DATA EXTRACTS:
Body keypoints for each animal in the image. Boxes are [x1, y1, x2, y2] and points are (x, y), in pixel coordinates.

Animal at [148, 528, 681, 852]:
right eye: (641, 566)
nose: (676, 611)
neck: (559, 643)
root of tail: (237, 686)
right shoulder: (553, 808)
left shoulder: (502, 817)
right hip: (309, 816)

---

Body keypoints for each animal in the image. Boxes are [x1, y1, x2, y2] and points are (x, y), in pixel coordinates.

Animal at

DIRECTIONS FOR THIS TASK: An exact copy of the lines above, from the one containing "neck: (559, 643)" through the one containing "right hip: (309, 816)", is the whole of the answer.

WRITTEN REPLY:
neck: (559, 643)
root of tail: (237, 686)
right shoulder: (553, 808)
left shoulder: (502, 817)
right hip: (309, 816)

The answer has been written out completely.